O início da sua atividade como pintor data provavelmente de 1907. No ano seguinte conhece Lucie Meynardi Pecetto, com quem viria a casar-se sete anos mais tarde. Em 1909 frequenta as aulas do pintor Anglada-Camarasa na Académie Vitti e mais tarde as Academias Livres.
No dia 5 de março de 1911 Modigliani e Amadeo inauguram uma exposição no ateliê do pintor português, perto do Quai d'Orsay, cujo livro de honra é assinado por Picasso, Apollinaire, Max Jacob e Derain; e no mês seguinte Amadeo participa pela primeira vez numa grande mostra internacional, o XXVII Salon des Independents, exposição determinante e que dá grande visibilidade ao cubismo. Nesse mesmo ano conhece Sonia e Robert Delaunay e, através deles, Apollinaire, Picabia, Chagall, Boccioni, Klee, Franz Marc e Auguste Macke.
Em 1912 publica o álbum XX Dessins, onde reúne desenhos desse ano e do anterior que terão grande divulgação na imprensa francesa e portuguesa; participa no X Salon d’Automne (Grand Palais), encerrando o seu curto ciclo expositivo em Paris. É um dos artistas representados no famoso Armory Show (International Exhibition of Modern Art), Nova Iorque, 1913, exposição que marca a grande viragem modernista no meio artístico norte-americano: atento ao panorama artístico alemão, expõe também em Berlim, no Erster Deutscher Herbstsalon (Primeiro Salão de Outono Alemão), organizado pela Galeria Der Sturm, em conjunto com artistas maioritariamente associados à "novíssima pintura", dos futuristas italianos ao grupo do Blaue Reiter e ao casal Delaunay. Em 1914 tem trabalhos expostos em Londres e nos Estados Unidos da América (Exhibition of Painting and Sculpture in the "Modern Spirit", Milwaukee Art Society). O seu espírito instável fá-lo passar por "momentos torturantes de ansiedade".

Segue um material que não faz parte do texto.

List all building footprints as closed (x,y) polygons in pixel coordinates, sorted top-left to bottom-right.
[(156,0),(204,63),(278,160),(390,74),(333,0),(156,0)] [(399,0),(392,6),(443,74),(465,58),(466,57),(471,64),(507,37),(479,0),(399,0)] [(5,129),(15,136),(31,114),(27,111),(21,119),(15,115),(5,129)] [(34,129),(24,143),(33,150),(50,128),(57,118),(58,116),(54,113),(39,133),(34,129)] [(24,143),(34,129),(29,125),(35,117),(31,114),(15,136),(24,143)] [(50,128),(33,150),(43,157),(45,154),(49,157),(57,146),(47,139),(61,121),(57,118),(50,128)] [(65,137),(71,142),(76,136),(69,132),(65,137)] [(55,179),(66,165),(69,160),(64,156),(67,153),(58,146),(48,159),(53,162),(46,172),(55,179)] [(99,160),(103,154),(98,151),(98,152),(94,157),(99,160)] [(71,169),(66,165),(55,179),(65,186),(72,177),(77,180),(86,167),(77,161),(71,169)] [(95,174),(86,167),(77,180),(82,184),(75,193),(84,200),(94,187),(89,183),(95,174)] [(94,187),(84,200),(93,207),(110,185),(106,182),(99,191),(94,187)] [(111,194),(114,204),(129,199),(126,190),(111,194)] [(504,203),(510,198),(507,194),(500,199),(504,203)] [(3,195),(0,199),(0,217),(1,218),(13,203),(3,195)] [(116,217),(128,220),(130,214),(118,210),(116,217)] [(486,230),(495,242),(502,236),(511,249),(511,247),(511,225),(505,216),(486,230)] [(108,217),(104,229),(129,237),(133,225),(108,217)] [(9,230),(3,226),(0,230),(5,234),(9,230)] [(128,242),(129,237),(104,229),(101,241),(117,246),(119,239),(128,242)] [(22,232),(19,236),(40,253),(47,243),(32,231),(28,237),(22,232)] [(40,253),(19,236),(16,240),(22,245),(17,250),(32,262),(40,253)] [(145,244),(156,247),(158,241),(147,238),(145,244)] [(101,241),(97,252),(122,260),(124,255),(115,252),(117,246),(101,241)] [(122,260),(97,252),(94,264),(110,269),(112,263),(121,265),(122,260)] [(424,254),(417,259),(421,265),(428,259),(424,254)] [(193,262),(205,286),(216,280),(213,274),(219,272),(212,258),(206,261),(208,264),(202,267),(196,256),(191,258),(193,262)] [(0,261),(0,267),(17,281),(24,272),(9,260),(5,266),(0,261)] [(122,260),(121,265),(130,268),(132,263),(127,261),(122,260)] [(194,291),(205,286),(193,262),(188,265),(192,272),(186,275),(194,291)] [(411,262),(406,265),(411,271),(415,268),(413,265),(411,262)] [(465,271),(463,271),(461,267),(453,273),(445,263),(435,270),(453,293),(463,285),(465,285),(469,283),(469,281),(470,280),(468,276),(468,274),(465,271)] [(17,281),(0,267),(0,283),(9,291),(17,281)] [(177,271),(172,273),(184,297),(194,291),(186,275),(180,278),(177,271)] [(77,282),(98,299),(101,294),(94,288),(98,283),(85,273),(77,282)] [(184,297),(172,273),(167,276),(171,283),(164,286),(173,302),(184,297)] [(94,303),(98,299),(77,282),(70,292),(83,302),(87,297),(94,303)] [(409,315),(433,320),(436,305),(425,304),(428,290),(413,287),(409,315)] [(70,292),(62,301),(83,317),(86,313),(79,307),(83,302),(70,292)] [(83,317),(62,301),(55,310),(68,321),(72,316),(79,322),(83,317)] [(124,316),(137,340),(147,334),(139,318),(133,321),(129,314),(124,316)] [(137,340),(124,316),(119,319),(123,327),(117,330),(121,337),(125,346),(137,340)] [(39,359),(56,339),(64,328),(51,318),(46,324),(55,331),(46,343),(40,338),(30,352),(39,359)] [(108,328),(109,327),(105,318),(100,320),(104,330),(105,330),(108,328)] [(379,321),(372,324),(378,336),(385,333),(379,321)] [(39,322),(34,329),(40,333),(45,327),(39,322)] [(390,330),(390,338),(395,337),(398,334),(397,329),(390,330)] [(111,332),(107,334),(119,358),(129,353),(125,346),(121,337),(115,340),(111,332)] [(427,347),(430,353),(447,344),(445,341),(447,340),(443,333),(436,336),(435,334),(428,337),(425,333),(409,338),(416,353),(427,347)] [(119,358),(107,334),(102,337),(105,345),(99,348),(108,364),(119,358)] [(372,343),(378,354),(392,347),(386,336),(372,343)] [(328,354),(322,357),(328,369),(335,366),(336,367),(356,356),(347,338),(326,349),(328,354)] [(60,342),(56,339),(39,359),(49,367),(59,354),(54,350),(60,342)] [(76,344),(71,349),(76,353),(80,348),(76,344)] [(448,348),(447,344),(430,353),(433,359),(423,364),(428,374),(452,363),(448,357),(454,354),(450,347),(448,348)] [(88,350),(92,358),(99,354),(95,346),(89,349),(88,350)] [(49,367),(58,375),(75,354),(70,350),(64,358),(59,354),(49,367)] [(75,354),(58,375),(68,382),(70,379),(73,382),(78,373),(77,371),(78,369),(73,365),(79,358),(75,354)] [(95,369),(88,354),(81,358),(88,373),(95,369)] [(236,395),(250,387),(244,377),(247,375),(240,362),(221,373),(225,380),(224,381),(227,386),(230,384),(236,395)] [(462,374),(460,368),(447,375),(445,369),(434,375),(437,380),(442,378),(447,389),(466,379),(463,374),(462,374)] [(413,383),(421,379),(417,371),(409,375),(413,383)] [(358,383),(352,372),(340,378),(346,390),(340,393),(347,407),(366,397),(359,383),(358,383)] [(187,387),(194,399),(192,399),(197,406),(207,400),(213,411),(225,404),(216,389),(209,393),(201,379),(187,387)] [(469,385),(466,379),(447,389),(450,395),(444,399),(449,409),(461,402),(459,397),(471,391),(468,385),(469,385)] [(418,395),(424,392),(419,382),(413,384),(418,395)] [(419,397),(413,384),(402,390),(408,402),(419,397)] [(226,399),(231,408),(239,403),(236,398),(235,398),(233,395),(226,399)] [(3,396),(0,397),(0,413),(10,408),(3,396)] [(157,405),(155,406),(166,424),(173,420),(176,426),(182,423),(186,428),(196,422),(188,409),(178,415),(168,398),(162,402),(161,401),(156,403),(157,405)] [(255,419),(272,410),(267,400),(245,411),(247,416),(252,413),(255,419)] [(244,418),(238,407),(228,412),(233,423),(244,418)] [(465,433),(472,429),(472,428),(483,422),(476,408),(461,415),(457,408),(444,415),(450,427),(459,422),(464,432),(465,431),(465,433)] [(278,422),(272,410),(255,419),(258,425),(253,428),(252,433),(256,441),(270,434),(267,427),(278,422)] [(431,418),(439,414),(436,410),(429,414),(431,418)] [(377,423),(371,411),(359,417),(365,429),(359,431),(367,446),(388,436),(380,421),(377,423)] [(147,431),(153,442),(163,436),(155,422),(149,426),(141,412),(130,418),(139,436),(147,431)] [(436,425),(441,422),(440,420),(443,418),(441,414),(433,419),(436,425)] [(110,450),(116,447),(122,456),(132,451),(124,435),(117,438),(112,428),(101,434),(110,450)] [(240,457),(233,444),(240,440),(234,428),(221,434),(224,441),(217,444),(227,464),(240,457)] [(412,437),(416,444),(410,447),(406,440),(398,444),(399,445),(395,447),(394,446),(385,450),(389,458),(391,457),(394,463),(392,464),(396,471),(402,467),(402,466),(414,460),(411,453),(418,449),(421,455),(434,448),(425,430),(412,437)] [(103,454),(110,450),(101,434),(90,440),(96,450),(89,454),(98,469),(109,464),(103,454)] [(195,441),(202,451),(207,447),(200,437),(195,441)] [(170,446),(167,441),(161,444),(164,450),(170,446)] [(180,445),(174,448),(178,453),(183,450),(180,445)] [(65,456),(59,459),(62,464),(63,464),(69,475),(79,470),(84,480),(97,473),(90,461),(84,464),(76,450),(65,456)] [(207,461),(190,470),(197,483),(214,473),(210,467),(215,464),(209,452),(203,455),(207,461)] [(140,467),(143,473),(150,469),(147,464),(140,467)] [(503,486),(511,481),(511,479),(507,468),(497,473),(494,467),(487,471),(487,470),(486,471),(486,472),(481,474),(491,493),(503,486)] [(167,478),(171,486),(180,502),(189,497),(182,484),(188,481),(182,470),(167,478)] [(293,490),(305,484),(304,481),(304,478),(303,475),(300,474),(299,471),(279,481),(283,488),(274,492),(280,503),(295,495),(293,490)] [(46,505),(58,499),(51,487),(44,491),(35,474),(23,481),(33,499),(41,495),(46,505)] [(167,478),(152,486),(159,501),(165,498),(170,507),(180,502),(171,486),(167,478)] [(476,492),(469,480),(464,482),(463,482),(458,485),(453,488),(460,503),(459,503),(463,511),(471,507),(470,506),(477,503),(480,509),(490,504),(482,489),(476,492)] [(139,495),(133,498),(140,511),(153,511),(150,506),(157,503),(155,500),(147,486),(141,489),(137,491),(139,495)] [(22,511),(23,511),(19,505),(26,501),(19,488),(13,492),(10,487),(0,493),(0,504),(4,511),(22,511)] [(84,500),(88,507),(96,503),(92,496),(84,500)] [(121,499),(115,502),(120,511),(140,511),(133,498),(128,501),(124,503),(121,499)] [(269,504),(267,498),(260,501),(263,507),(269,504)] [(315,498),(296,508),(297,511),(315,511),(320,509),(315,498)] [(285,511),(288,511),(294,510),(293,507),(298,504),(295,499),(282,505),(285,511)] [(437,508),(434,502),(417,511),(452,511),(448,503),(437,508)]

Durante uma viagem a Barcelona toma conhecimento do início da 1ª Guerra Mundial (1914-1918). Regressa a Portugal e, a 26 de setembro, casa-se com Lucie Pecetto, fixando residência na Casa do Ribeiro, em Manhufe, que o seu pai mandara construir. No ano seguinte reencontra Sonia e Robert Delaunay, que entretanto haviam fixado residência em Vila do Conde. Amadeo ocupa o seu tempo entre a pintura, a caça, os passeios a cavalo, mas o seu isolamento começa a tornar-se difícil de suportar e faz planos para regressar a Paris. 1916 fica marcado por várias tentativas falhadas de participação em exposições internacionais; nesse mesmo ano publica o álbum 12 Reproductions e realiza exposições individuais no Porto (Salão de Festas do Jardim Passos Manuel) e em Lisboa (Liga Naval, Palácio do Calhariz). O acolhimento crítico, "num país pouco acostumado a exposições deste género, em que o modelo dos salons ainda vigorava, foi sobretudo marcado pela surpresa"; a articulação da montagem, "as obras exibidas e a internacionalização do artista português causaram espanto generalizado". Durante a estadia em Lisboa convive com Almada Negreiros e com membros do grupo Orpheu.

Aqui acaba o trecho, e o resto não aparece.